#### Problem details
Arrange the lines of the material below as a numbered list, from the line containing "After each image, give" through the line containing "0.027375, 0.898989, -0.209747]]", inclusive, skipping blank lines. Leave the pictures out of your answer.

Records drawn from a dataset
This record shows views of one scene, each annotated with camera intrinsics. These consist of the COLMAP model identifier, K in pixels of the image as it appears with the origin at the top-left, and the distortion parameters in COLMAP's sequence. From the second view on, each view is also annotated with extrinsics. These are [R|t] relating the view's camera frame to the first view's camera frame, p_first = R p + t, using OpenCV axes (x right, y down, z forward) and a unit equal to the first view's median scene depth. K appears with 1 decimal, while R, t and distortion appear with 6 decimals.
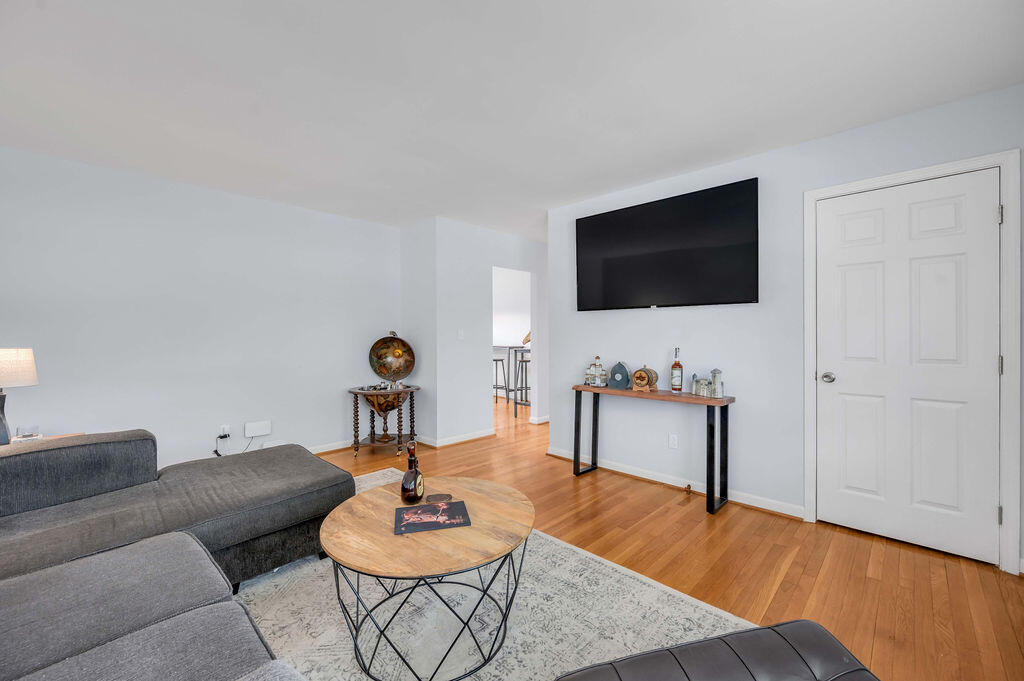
lens RADIAL K [[415.7, 0, 508.6], [0, 415.7, 327.5], [0, 0, 1]] dist [-0.002270, -0.000381]
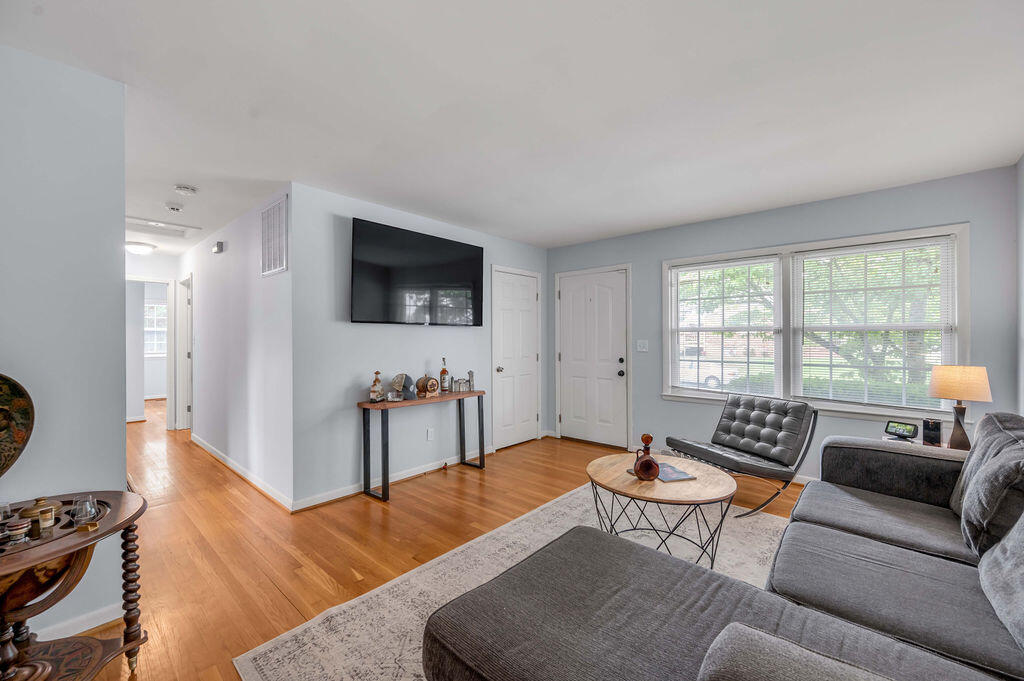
lens RADIAL K [[405.6, 0, 505.0], [0, 405.6, 340.3], [0, 0, 1]] dist [-0.001228, -0.000099]
pose [[-0.036634, 0.006011, 0.999311, -0.842283], [-0.006048, 0.999962, -0.006237, 0.002210], [-0.999310, -0.006273, -0.036597, 0.861449]]
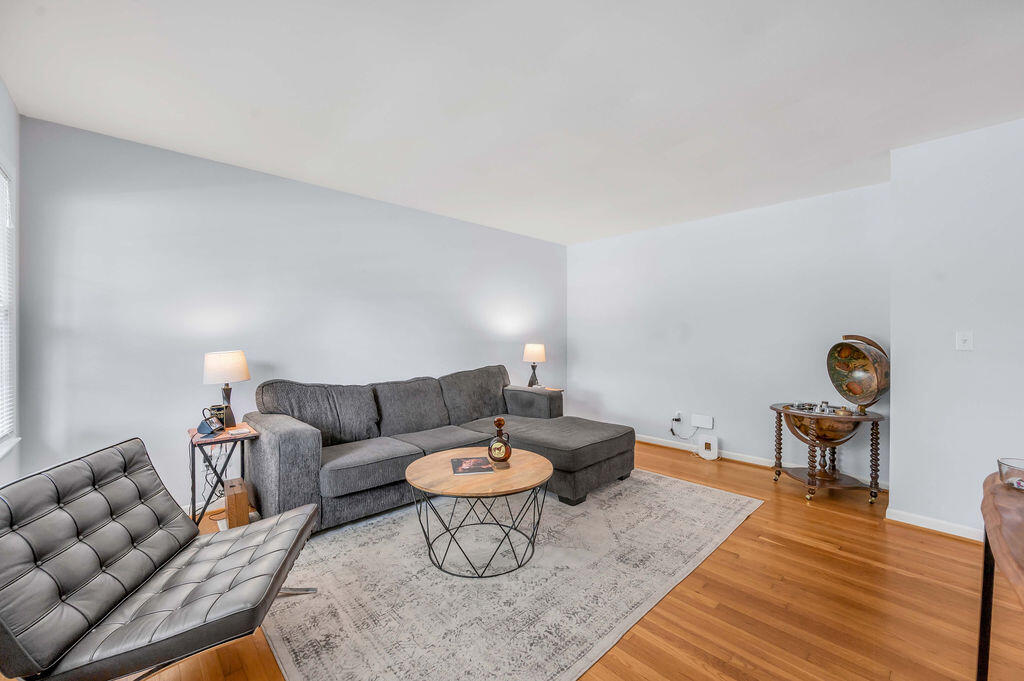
lens RADIAL K [[412.8, 0, 512.0], [0, 412.8, 340.5], [0, 0, 1]] dist [-0.003087, -0.000356]
pose [[-0.043050, 0.010730, -0.999015, 0.648986], [0.012580, 0.999869, 0.010197, 0.005607], [0.998994, -0.012129, -0.043179, 0.636324]]
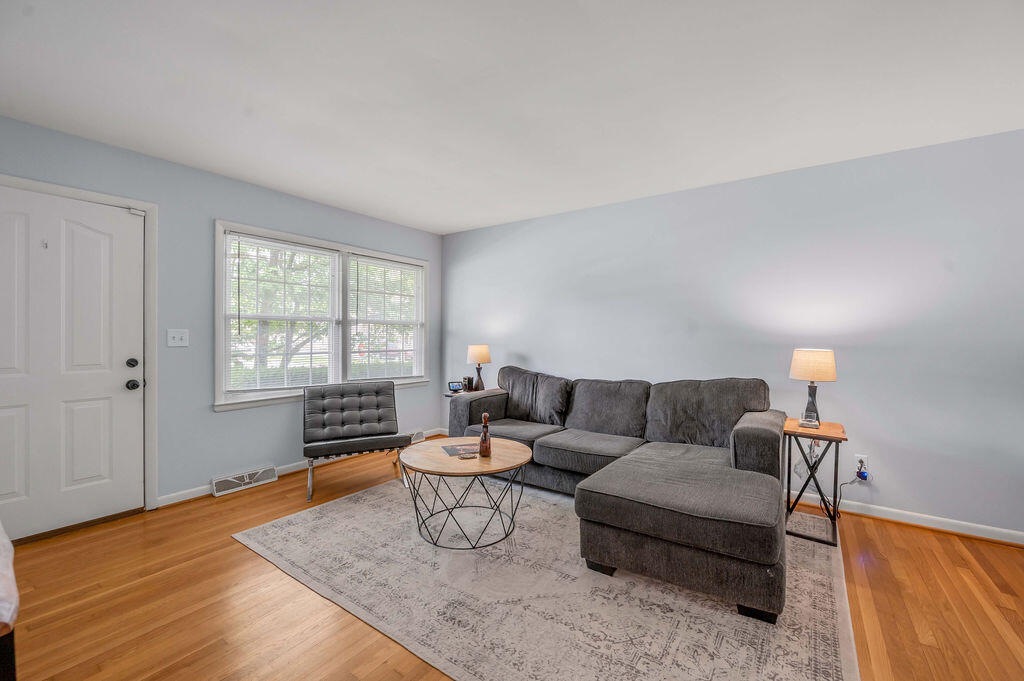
lens RADIAL K [[423.3, 0, 518.0], [0, 423.3, 336.7], [0, 0, 1]] dist [-0.002233, -0.000045]
pose [[-0.984683, -0.003484, -0.174317, -0.049138], [-0.004583, 0.999972, 0.005899, -0.001785], [0.174292, 0.006608, -0.984672, 1.414897]]
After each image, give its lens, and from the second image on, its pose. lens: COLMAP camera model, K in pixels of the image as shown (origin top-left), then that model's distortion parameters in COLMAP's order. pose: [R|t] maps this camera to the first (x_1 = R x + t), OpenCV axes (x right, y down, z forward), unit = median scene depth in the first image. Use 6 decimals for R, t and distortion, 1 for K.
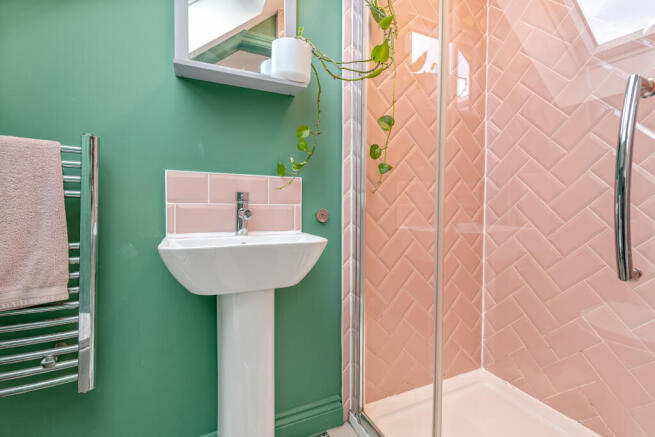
lens RADIAL K [[288.2, 0, 323.6], [0, 288.2, 208.1], [0, 0, 1]] dist [0.005265, -0.005437]
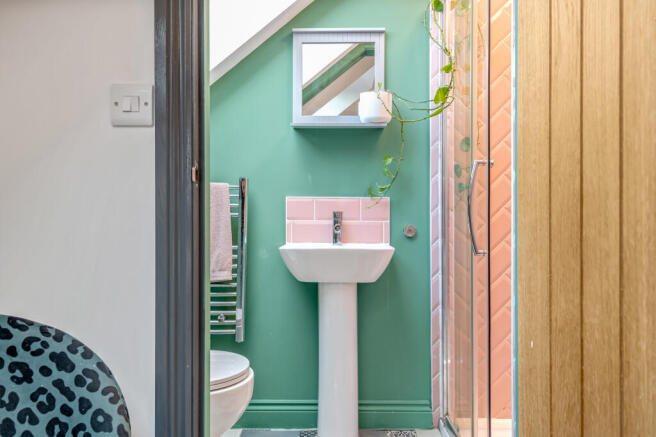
lens RADIAL K [[288.6, 0, 306.3], [0, 288.6, 218.0], [0, 0, 1]] dist [0.005265, -0.005437]
pose [[0.899401, -0.009977, -0.437010, 0.148455], [-0.002994, 0.999575, -0.028982, 0.011594], [0.437114, 0.027375, 0.898989, -0.209747]]
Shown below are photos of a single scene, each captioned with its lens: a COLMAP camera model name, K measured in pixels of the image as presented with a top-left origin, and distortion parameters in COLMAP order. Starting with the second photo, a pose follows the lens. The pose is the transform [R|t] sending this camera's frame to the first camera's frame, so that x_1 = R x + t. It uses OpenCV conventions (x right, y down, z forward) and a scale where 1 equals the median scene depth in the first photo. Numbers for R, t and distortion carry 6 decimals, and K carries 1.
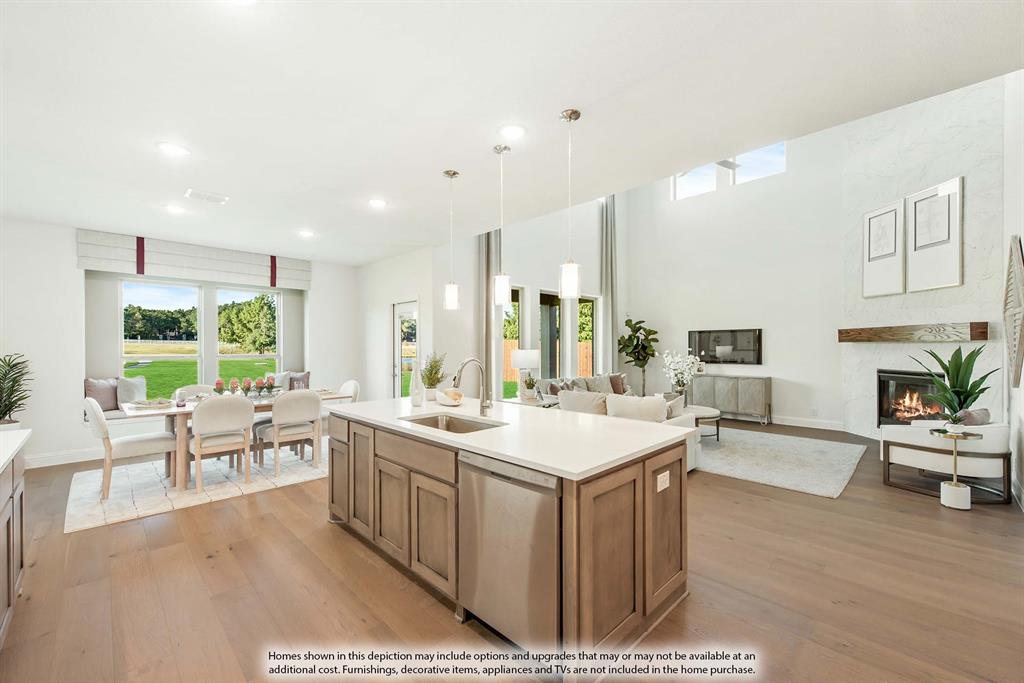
lens RADIAL K [[408.8, 0, 508.0], [0, 408.8, 348.5], [0, 0, 1]] dist [0.013656, -0.002804]
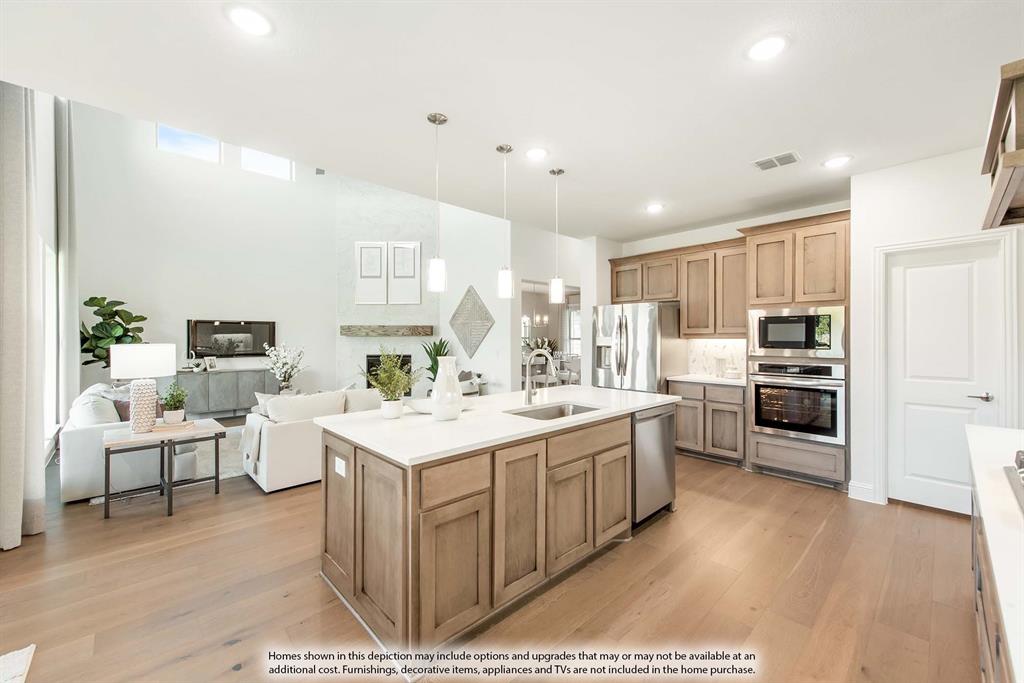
lens RADIAL K [[408.8, 0, 507.8], [0, 408.8, 338.7], [0, 0, 1]] dist [0.013656, -0.002804]
pose [[0.029468, 0.000453, 0.999566, -0.576038], [0.005230, 0.999986, -0.000607, -0.001842], [-0.999552, 0.005246, 0.029465, 0.528463]]
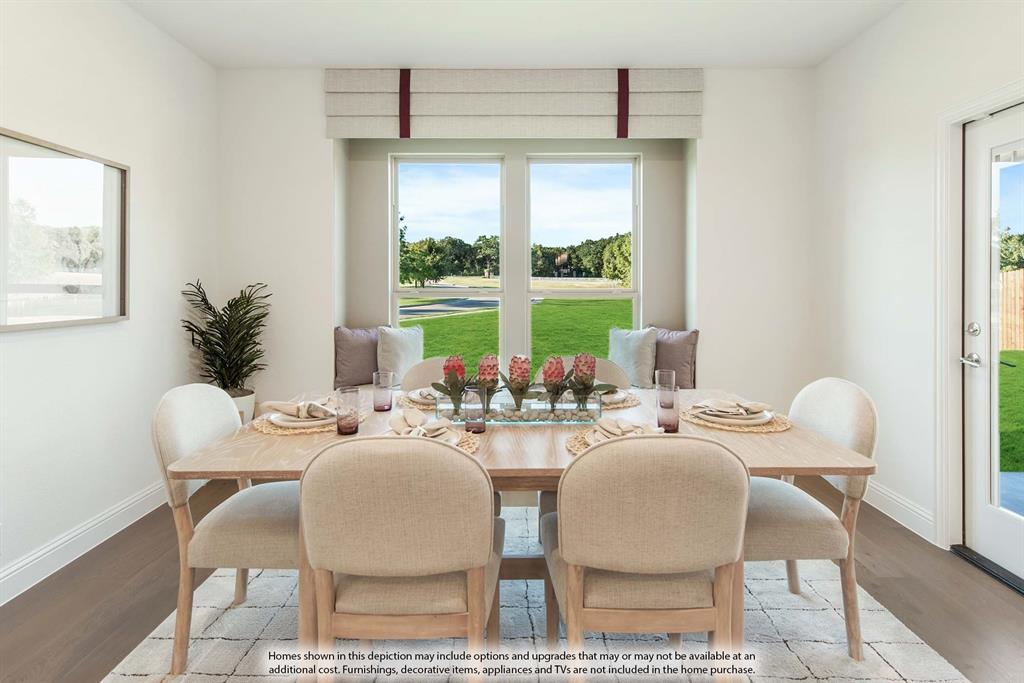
lens RADIAL K [[526.0, 0, 517.8], [0, 526.0, 287.5], [0, 0, 1]] dist [0.006407, 0.000544]
pose [[0.711557, 0.004200, -0.702616, -0.297671], [-0.002761, 0.999991, 0.003182, 0.013849], [0.702623, -0.000324, 0.711562, 0.611107]]
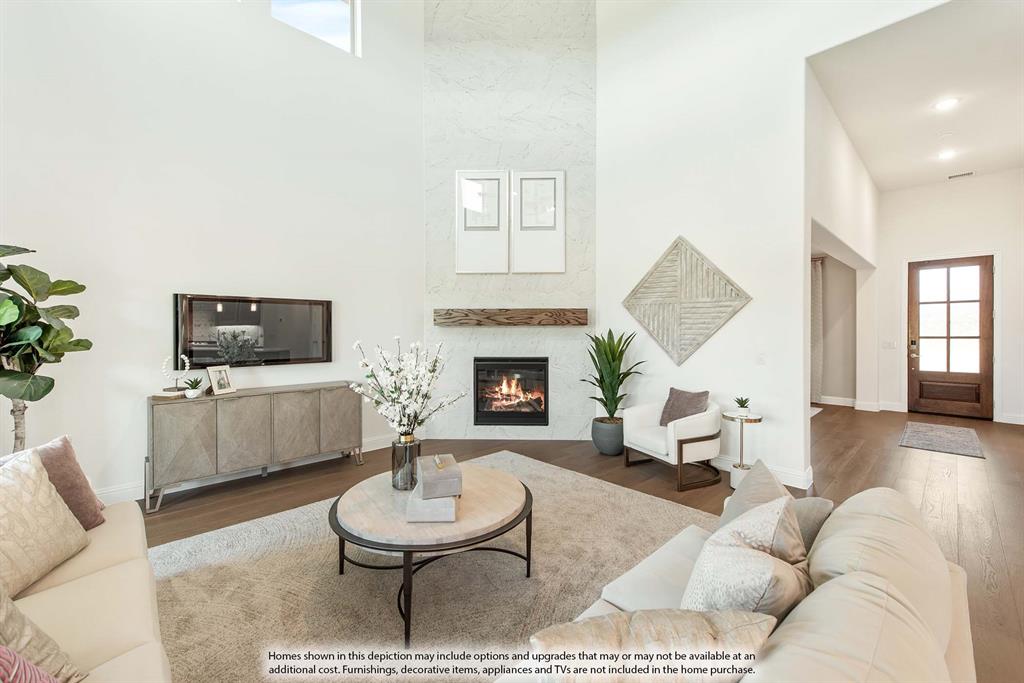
lens RADIAL K [[408.8, 0, 506.8], [0, 408.8, 334.3], [0, 0, 1]] dist [0.013656, -0.002804]
pose [[0.016025, -0.005674, 0.999855, 0.041453], [0.007012, 0.999960, 0.005563, -0.002832], [-0.999847, 0.006922, 0.016064, 1.033691]]
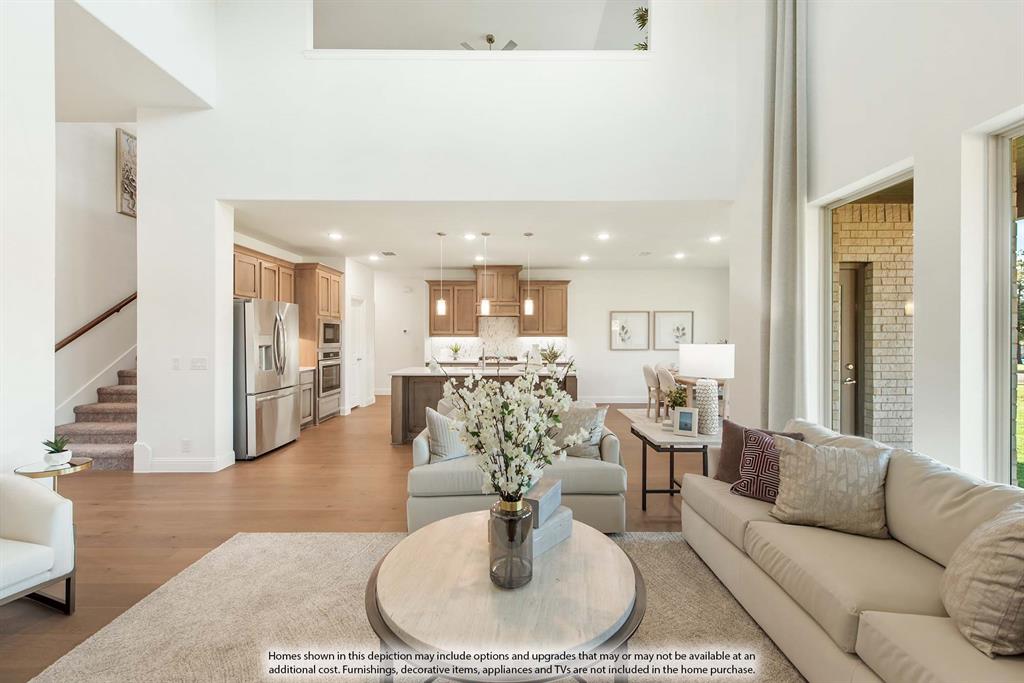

#### Output of the task
1. After each image, give its lens, and from the second image on, its pose. lens: COLMAP camera model, K in pixels of the image as shown (origin top-left), then that model's distortion parameters in COLMAP's order. pose: [R|t] maps this camera to the first (x_1 = R x + t), OpenCV axes (x right, y down, z forward), unit = median scene depth in the first image. Use 6 decimals for R, t and distortion, 1 for K.
2. lens RADIAL K [[288.2, 0, 323.6], [0, 288.2, 208.1], [0, 0, 1]] dist [0.005265, -0.005437]
3. lens RADIAL K [[288.6, 0, 306.3], [0, 288.6, 218.0], [0, 0, 1]] dist [0.005265, -0.005437]
4. pose [[0.899401, -0.009977, -0.437010, 0.148455], [-0.002994, 0.999575, -0.028982, 0.011594], [0.437114, 0.027375, 0.898989, -0.209747]]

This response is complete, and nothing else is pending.